2023-07-05 Enhancement:
- For 'EventID = 403', mapped 'metadata.event_type' to 'STATUS_UPDATE' when the value for 'HostApplication' is not present.
- Extracted the value for 'target.file.full_path' from the log using a Grok pattern when 'Path' is empty.
- Added gsub function to rename '@timestamp' to 'EventTime'.
2022-11-09 Enhancement:
- The field 'ProviderGuid' is mapped to 'metadata.product_deployment_id'.
- The field 'ExecutionProcessID' is mapped to 'principal.process.pid'.
- The field 'ProcessID' or 'Process ID' is mapped to 'principal.process.pid'.
- The field 'SourceModuleType' is mapped to 'principal.resource.resource_subtype'.
- The field 'SourceModuleName' is mapped to 'principal.resource.name'.
- The field 'Machine' is mapped to 'principal.asset.asset_id'.
- The field 'MessageSourceAddress' is mapped to 'principal.ip'.

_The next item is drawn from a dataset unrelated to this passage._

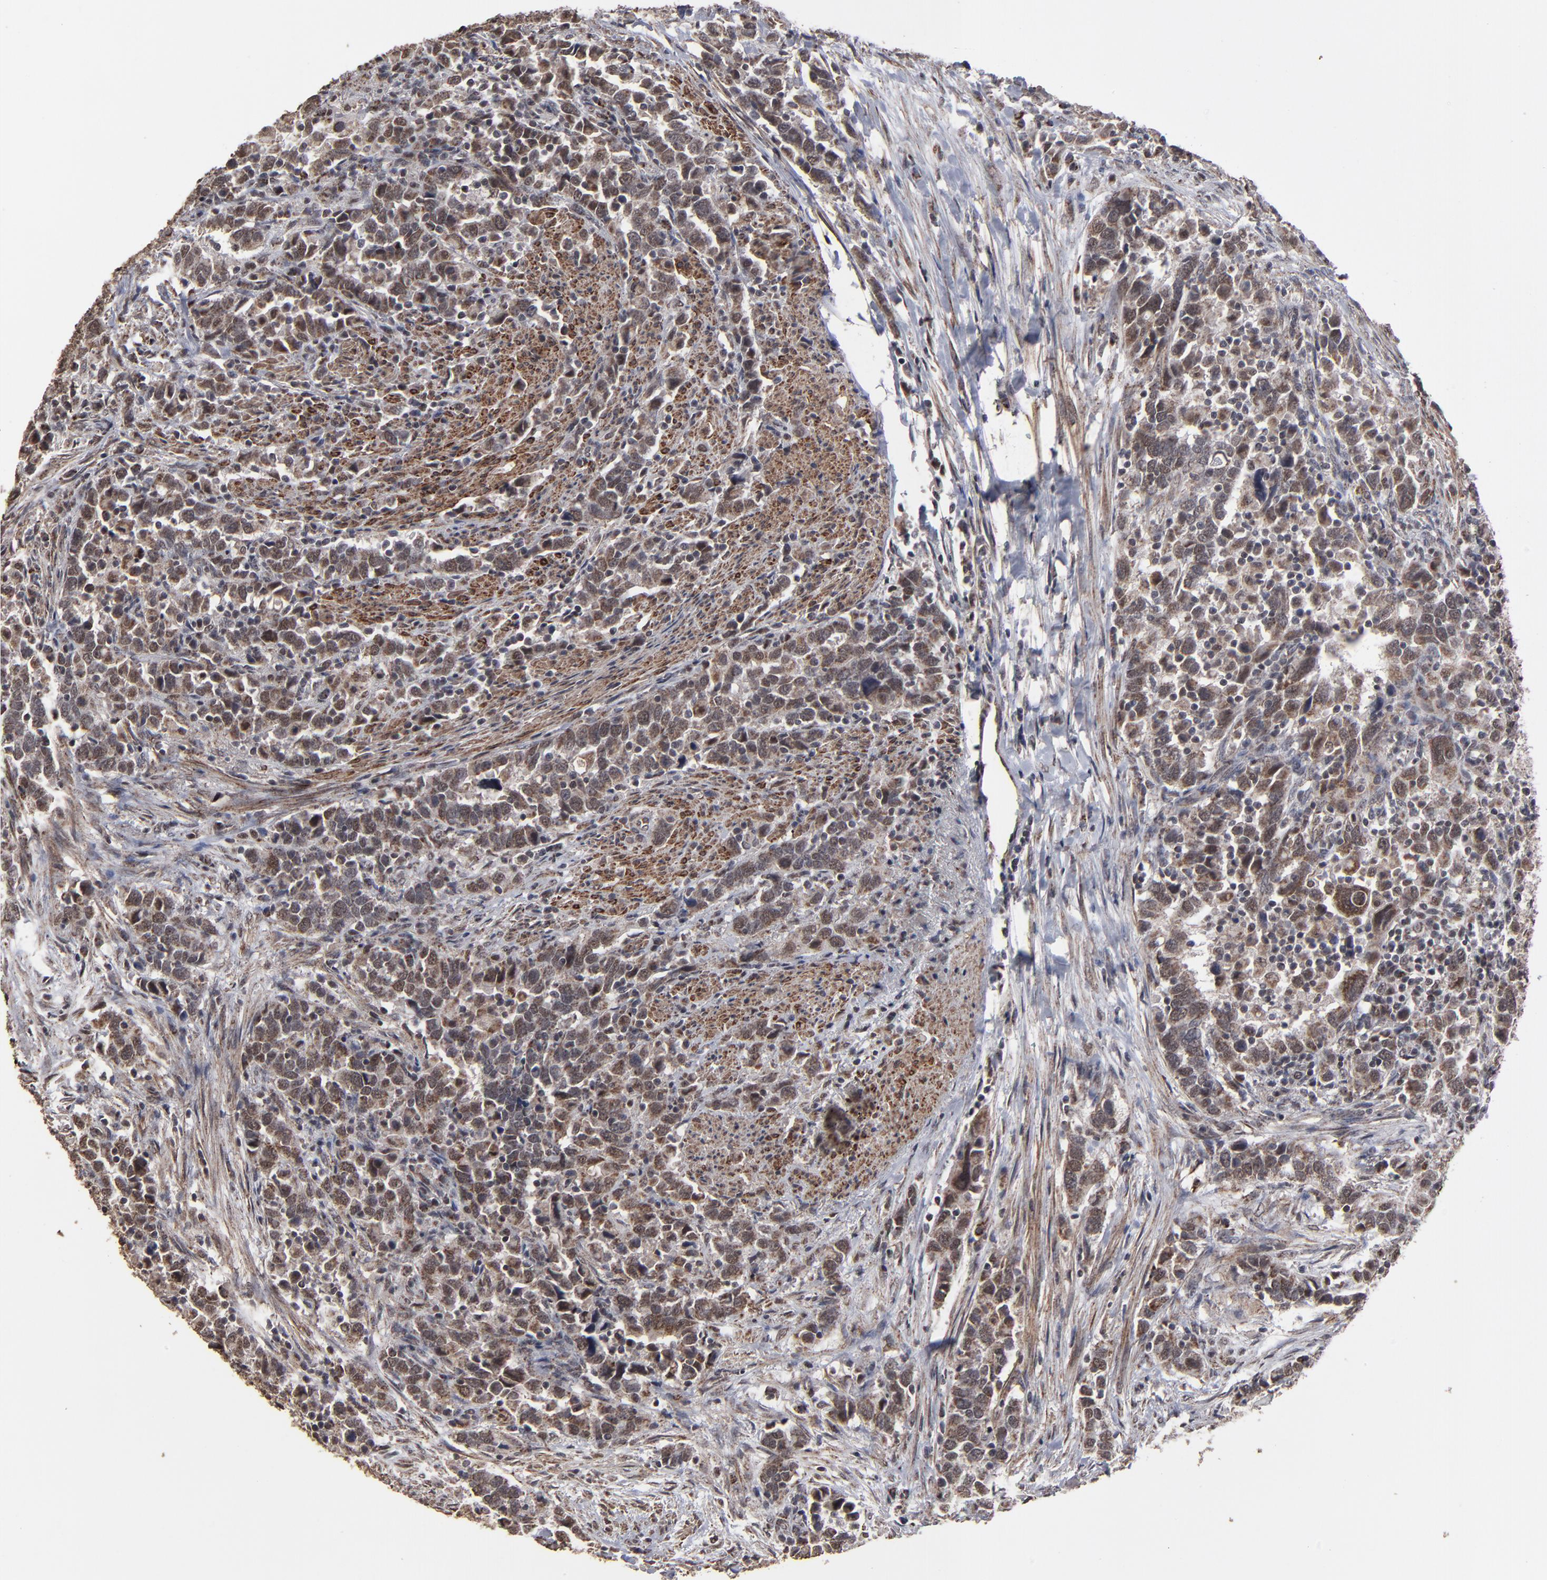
{"staining": {"intensity": "weak", "quantity": ">75%", "location": "cytoplasmic/membranous"}, "tissue": "urothelial cancer", "cell_type": "Tumor cells", "image_type": "cancer", "snomed": [{"axis": "morphology", "description": "Urothelial carcinoma, High grade"}, {"axis": "topography", "description": "Urinary bladder"}], "caption": "Human urothelial carcinoma (high-grade) stained with a brown dye shows weak cytoplasmic/membranous positive positivity in about >75% of tumor cells.", "gene": "BNIP3", "patient": {"sex": "male", "age": 61}}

- The field 'File' is mapped to 'target.process.file.full_path'.
- The field 'Host Application' or 'Command' is mapped to 'target.process.command_line'.
- The field 'Output' is mapped to 'security_result.detection_fields'.

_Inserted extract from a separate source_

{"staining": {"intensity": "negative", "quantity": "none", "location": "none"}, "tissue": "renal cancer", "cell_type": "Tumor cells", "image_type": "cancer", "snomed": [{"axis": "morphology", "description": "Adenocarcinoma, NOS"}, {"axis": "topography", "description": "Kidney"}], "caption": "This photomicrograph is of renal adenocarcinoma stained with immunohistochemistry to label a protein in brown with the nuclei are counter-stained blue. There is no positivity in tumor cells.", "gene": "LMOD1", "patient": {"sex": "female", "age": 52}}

- The field 'Message' is mapped to 'security_result.description'.
- The field 'ActivityID' is mapped to 'security_result.detection_fields'.

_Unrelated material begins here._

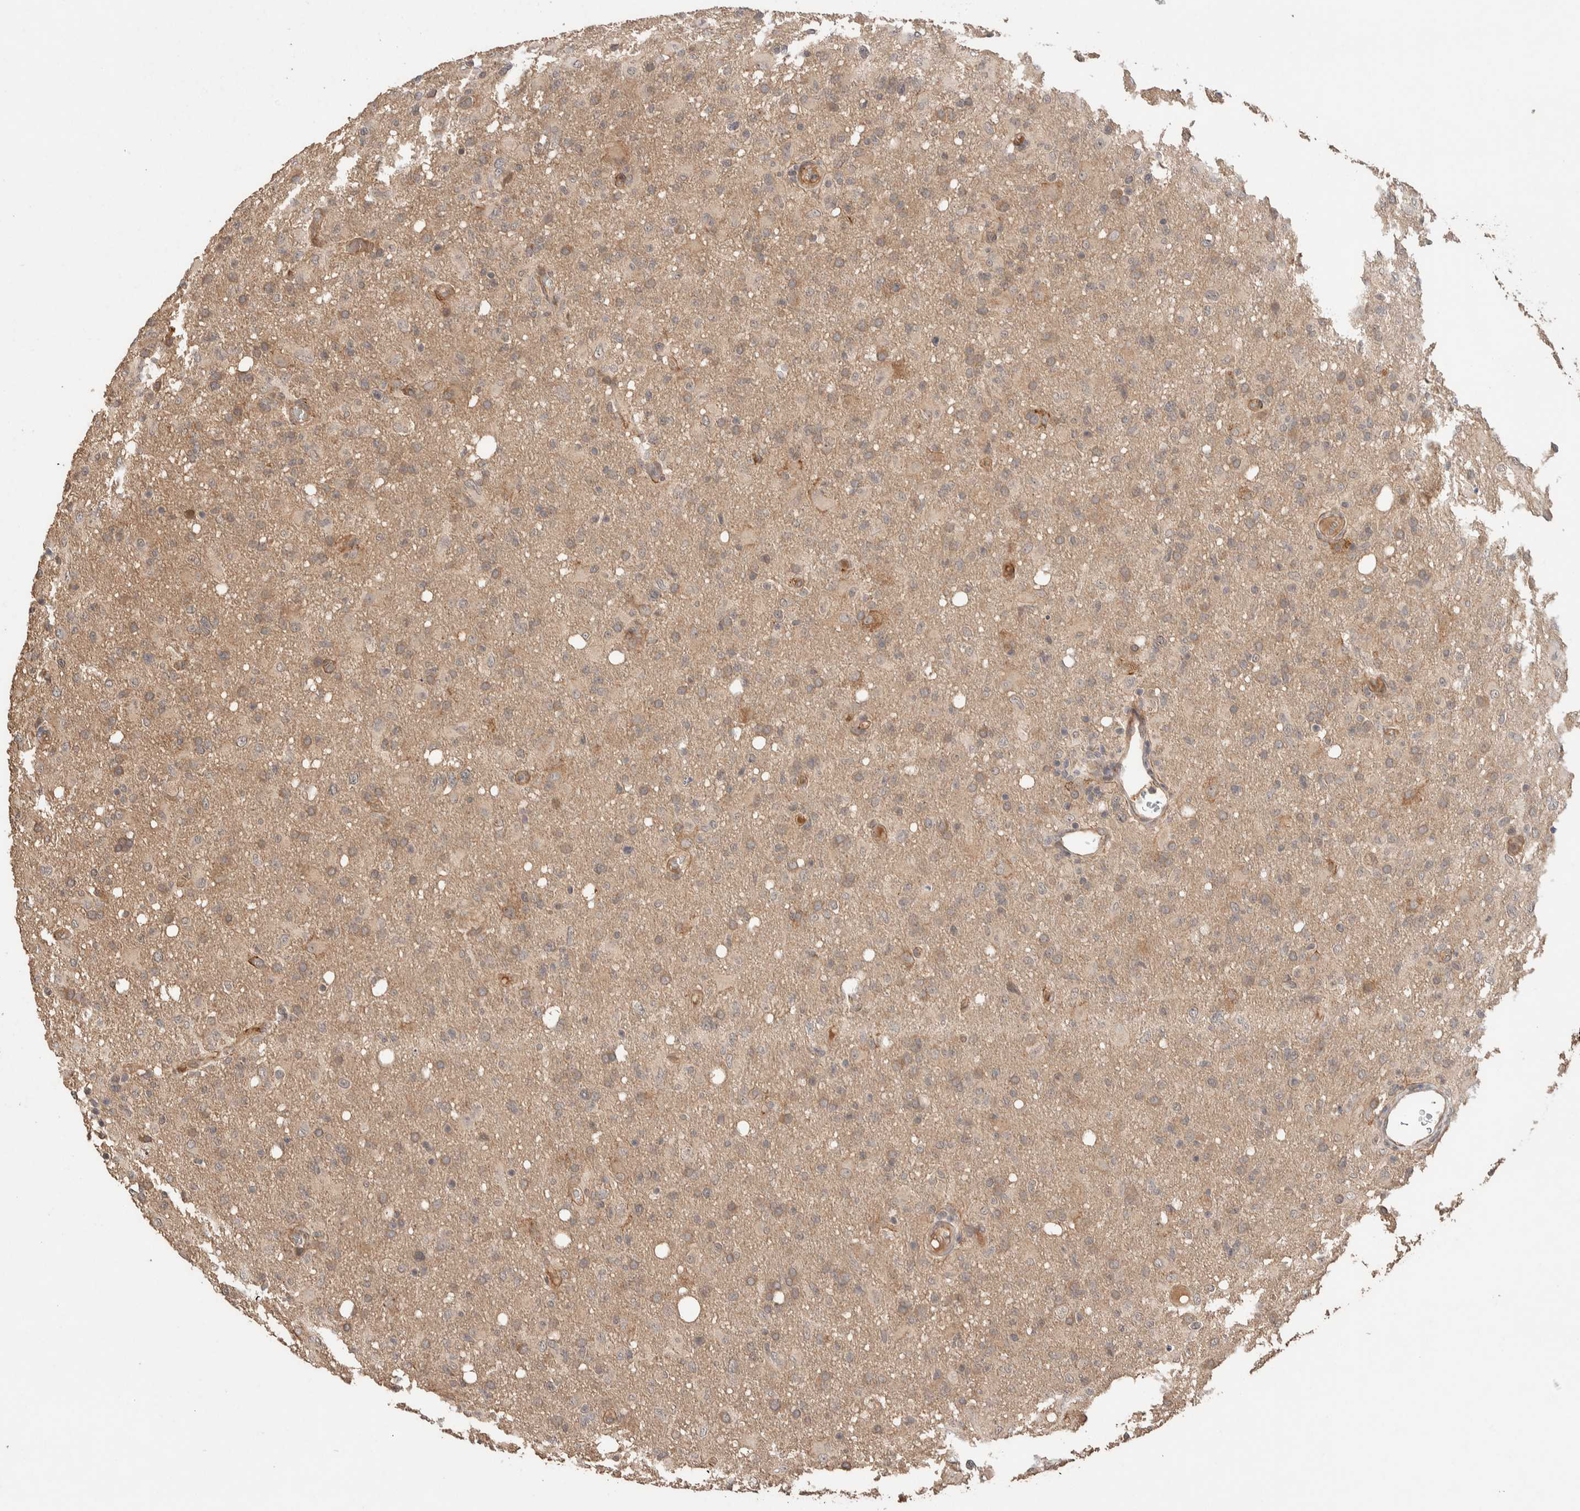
{"staining": {"intensity": "weak", "quantity": ">75%", "location": "cytoplasmic/membranous"}, "tissue": "glioma", "cell_type": "Tumor cells", "image_type": "cancer", "snomed": [{"axis": "morphology", "description": "Glioma, malignant, High grade"}, {"axis": "topography", "description": "Brain"}], "caption": "Tumor cells show low levels of weak cytoplasmic/membranous staining in about >75% of cells in high-grade glioma (malignant). The protein is shown in brown color, while the nuclei are stained blue.", "gene": "PRDM15", "patient": {"sex": "female", "age": 57}}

- Added following mapping when EventID is '4103'
- The field 'Host ID' or 'ContextInfo_Host ID' is mapped to 'target.asset.asset_id'.
- The field 'Host Name' or 'ContextInfo_Host Name' is mapped to 'target.hostname'.
- The field 'ContextInfo_Script Name' is mapped to 'target.process.file.full_path'.
- The field 'ContextInfo_Host Application' is mapped to 'target.process.command_line'.
- The field 'ContextInfo_Command Name' is mapped to 'security_result.detection_fields'.
- The field 'ContextInfo_Command Type' is mapped to 'security_result.detection_fields'.
- The field 'ContextInfo_Sequence Number' or 'Sequence Number' is mapped to 'security_result.detection_fields'.
- Added following mapping when EventID is '800', '600' or '400'
- The field 'UserId' is mapped to 'principal.user.userid'.
- The field 'HostApplication' is mapped to 'target.process.command_line'.
- The field 'HostId' is mapped to 'target.asset.asset_id'.
- The field 'HostName' is mapped to 'target.hostname'.
- The field 'ScriptName' is mapped to 'target.process.file.full_path'.
- The field 'SequenceNumber' is mapped to 'security_result.detection_fields'.
2022-10-13 Bug-Fix:
- Parsed failed logs by making the following changes.
- Added "on_error" checks on fields that failed parsing in case of no values. Fields like 'opcode', 'Host Application'.
- Added new source,'ContextInfo' for KV parsing when 'Message' is not present in the logs.
Enhancement:
- Modified event_type from "GENERIC_EVENT" to "STATUS_UPDATE".